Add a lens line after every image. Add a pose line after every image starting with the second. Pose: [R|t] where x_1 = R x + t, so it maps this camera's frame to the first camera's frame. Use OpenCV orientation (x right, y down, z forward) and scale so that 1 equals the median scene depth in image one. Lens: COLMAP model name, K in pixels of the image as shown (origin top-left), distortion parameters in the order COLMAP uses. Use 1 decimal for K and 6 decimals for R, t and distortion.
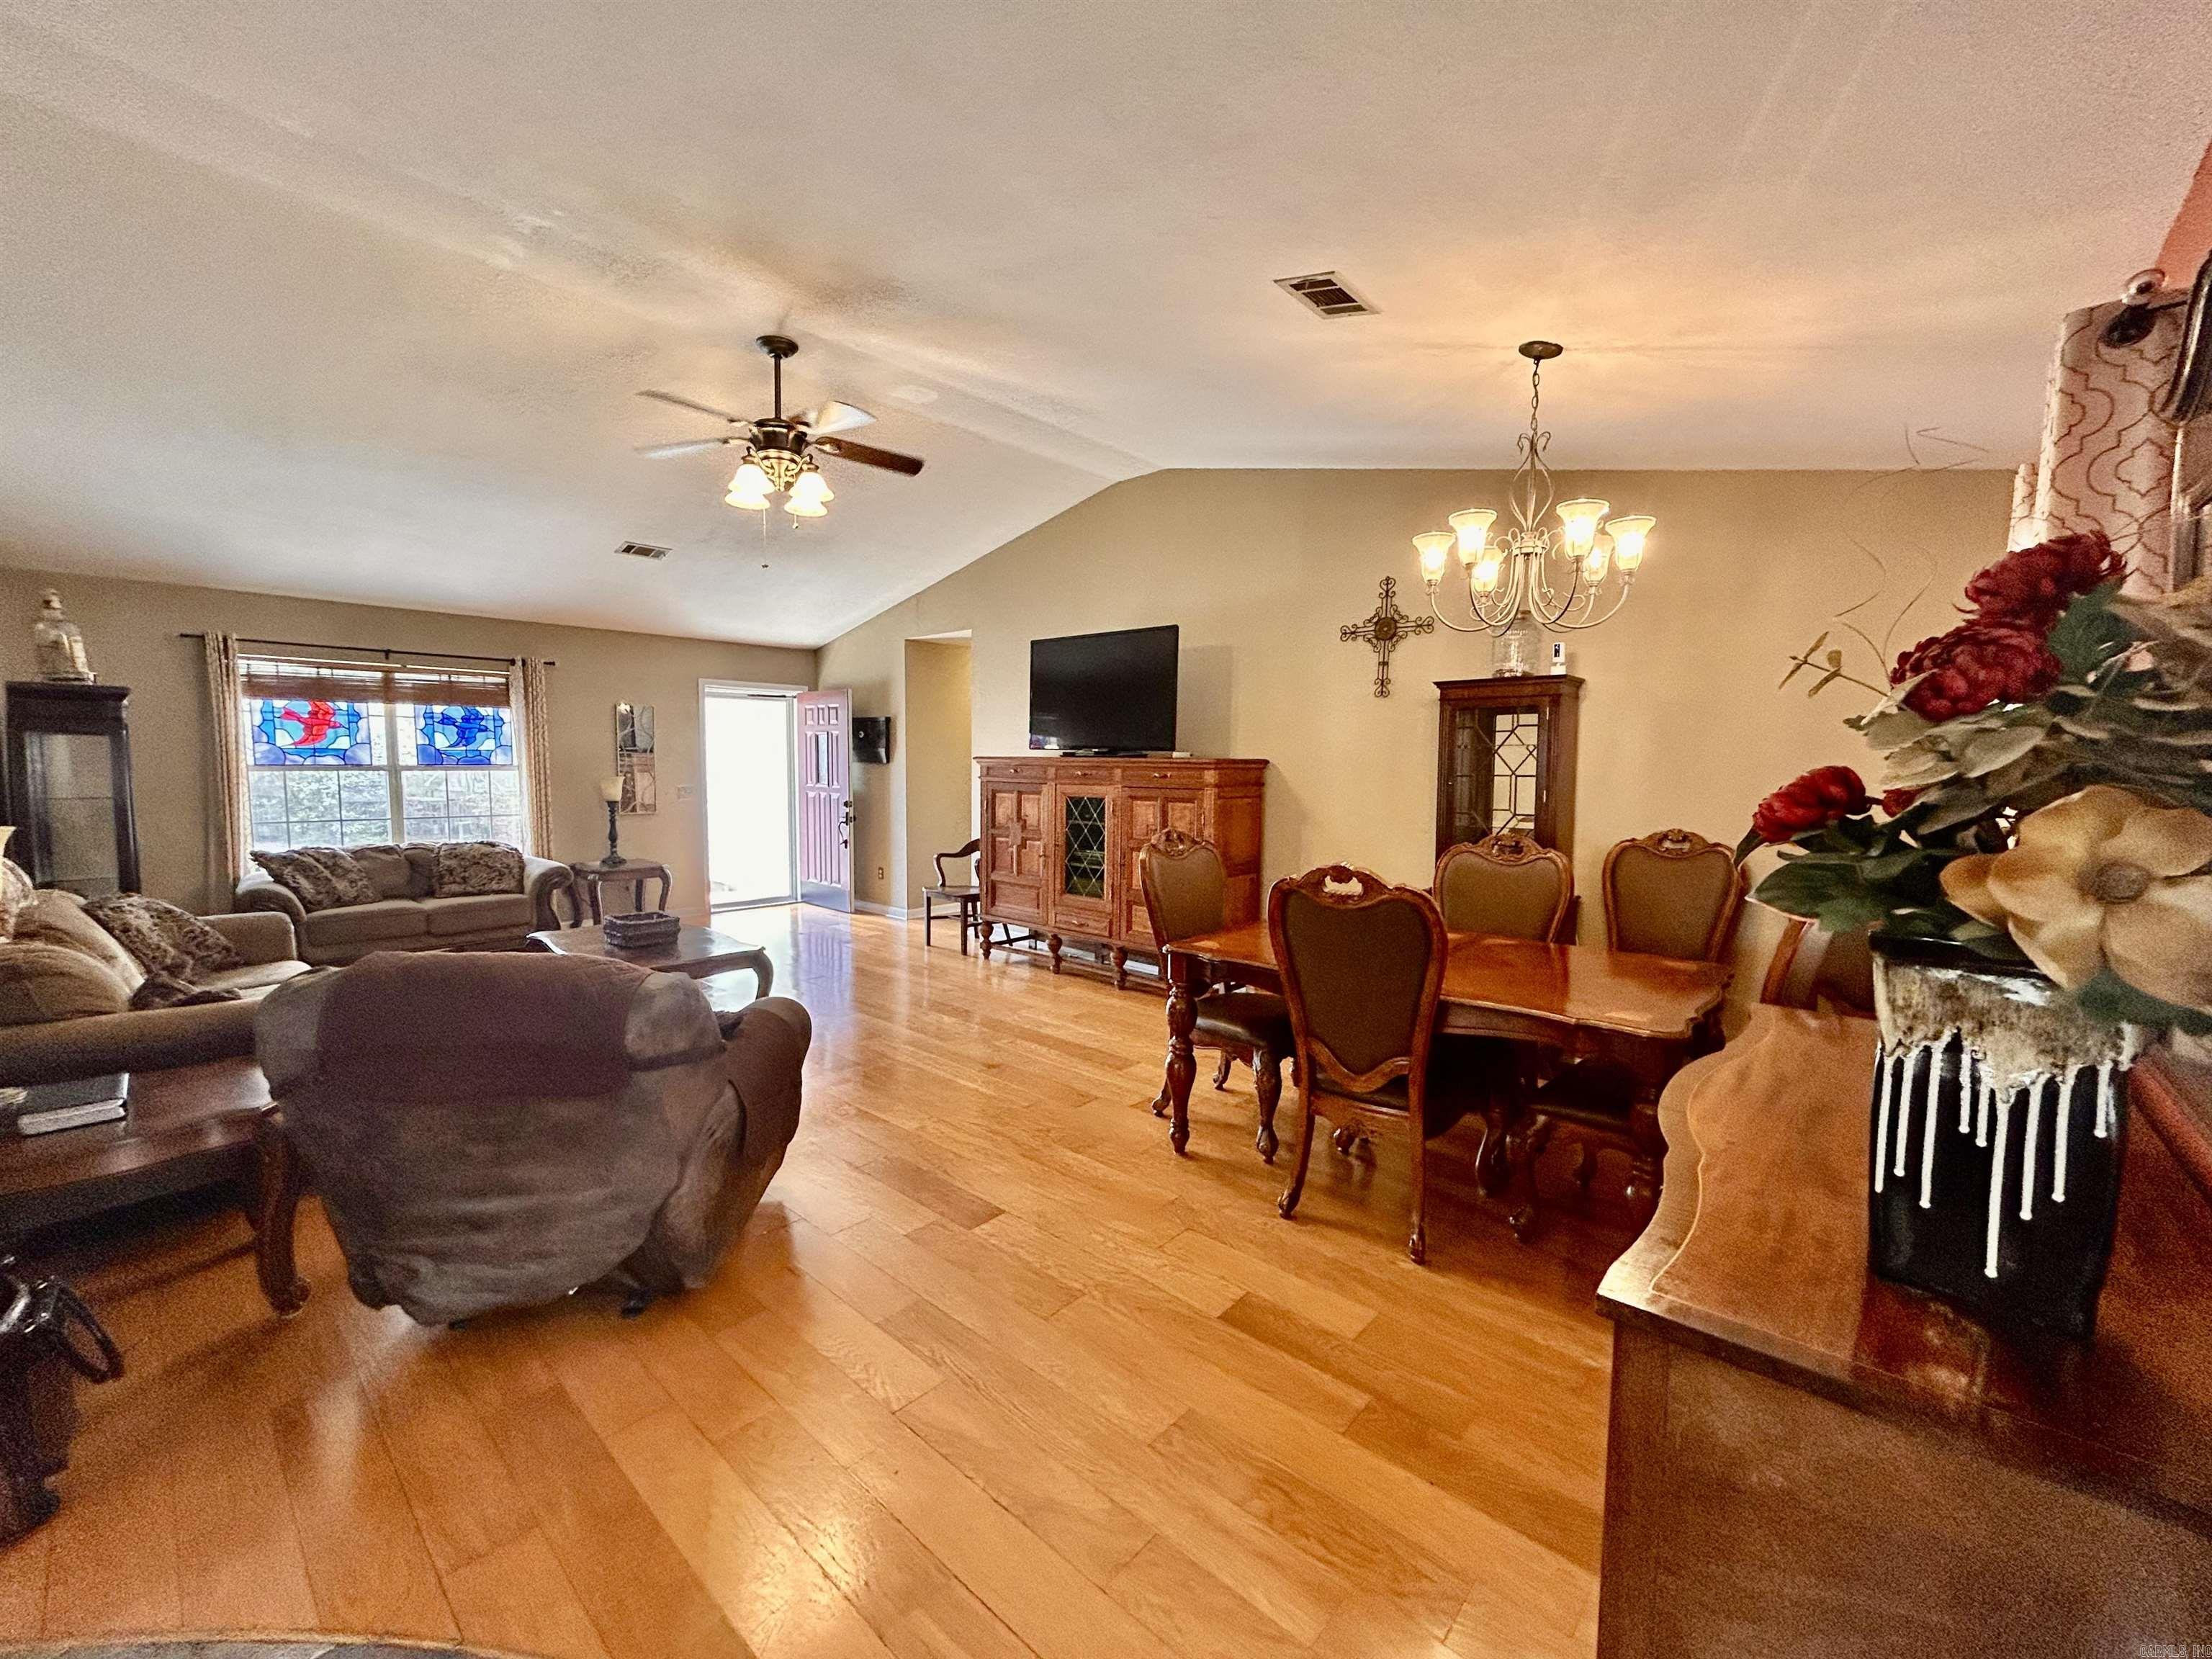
lens RADIAL K [[892.2, 0, 1105.1], [0, 892.2, 828.7], [0, 0, 1]] dist [0.001690, 0.000412]
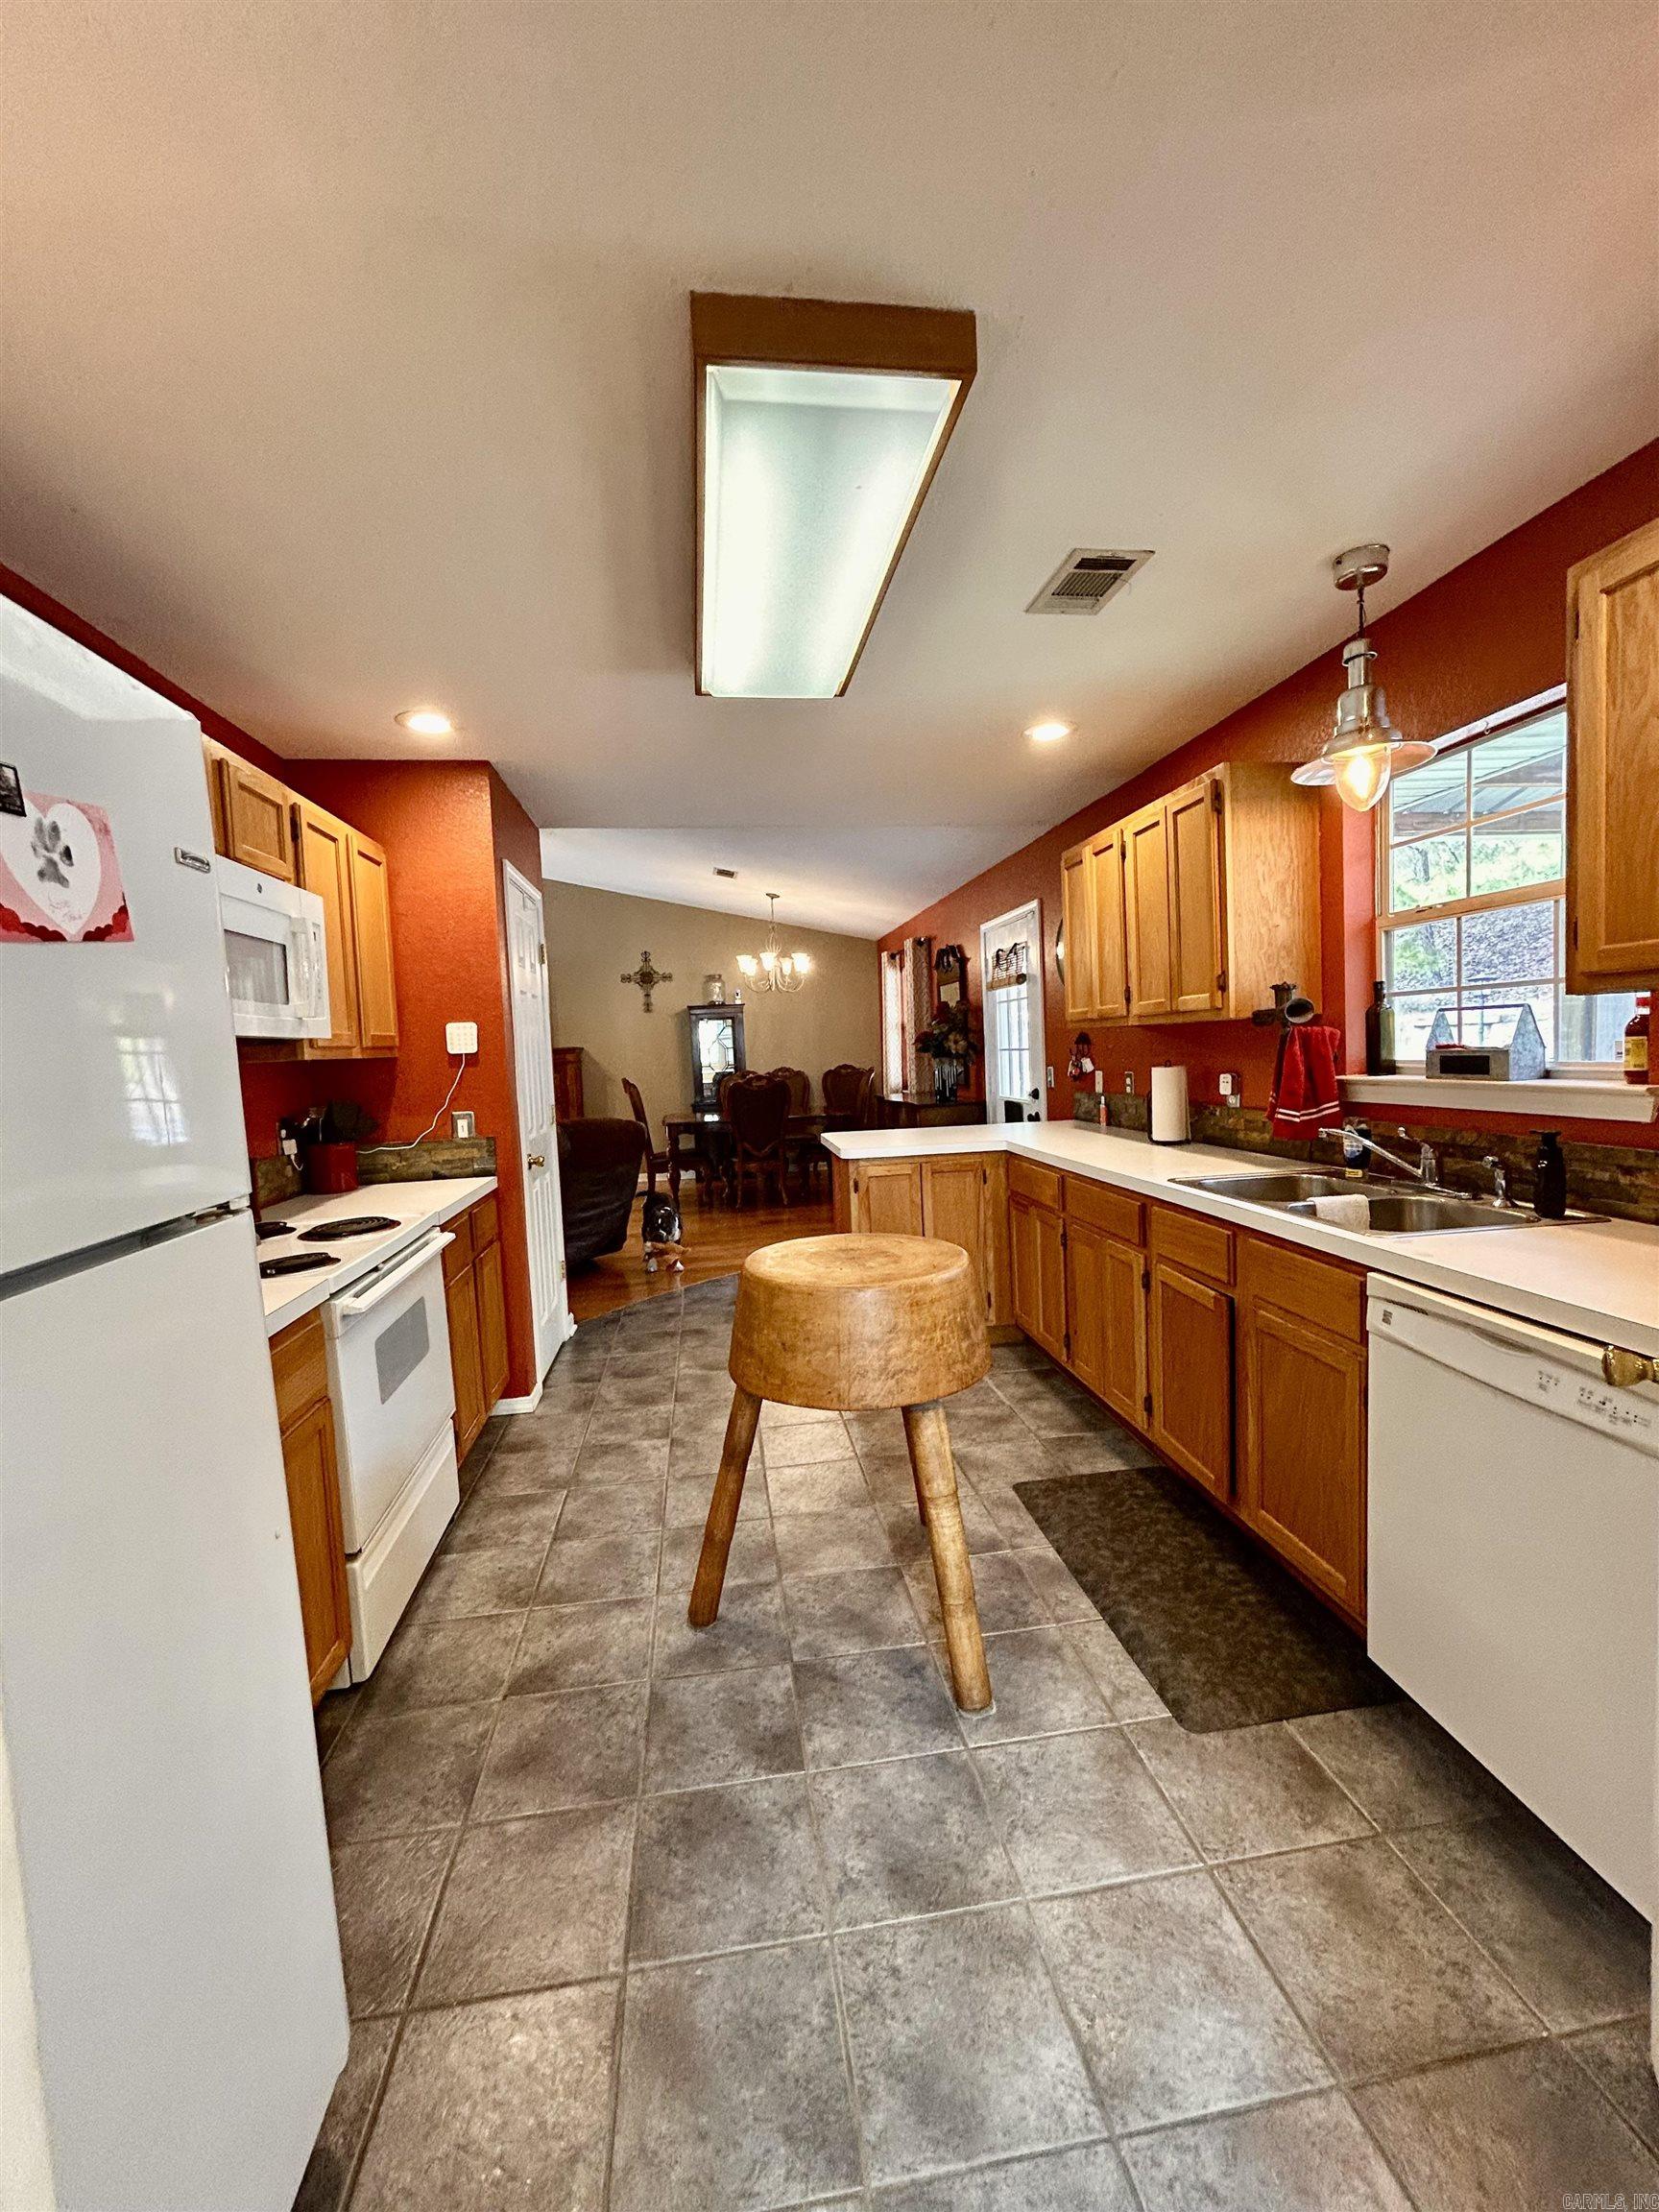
lens RADIAL K [[892.2, 0, 825.2], [0, 892.2, 1103.7], [0, 0, 1]] dist [0.001690, 0.000412]
pose [[0.638713, -0.088119, 0.764383, -0.955522], [0.108321, 0.993825, 0.024057, 0.045660], [-0.761782, 0.067433, 0.644314, -0.537685]]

_What this task involves_
A faithful copy of the data is required: each word kept, each picture omitted.

_Solution for this problem_
Add a lens line after every image. Add a pose line after every image starting with the second. Pose: [R|t] where x_1 = R x + t, so it maps this camera's frame to the first camera's frame. Use OpenCV orientation (x right, y down, z forward) and scale so that 1 equals the median scene depth in image one. Lens: COLMAP model name, K in pixels of the image as shown (origin top-left), distortion parameters in the order COLMAP uses. Use 1 decimal for K and 6 decimals for R, t and distortion.
lens RADIAL K [[892.2, 0, 1105.1], [0, 892.2, 828.7], [0, 0, 1]] dist [0.001690, 0.000412]
lens RADIAL K [[892.2, 0, 825.2], [0, 892.2, 1103.7], [0, 0, 1]] dist [0.001690, 0.000412]
pose [[0.638713, -0.088119, 0.764383, -0.955522], [0.108321, 0.993825, 0.024057, 0.045660], [-0.761782, 0.067433, 0.644314, -0.537685]]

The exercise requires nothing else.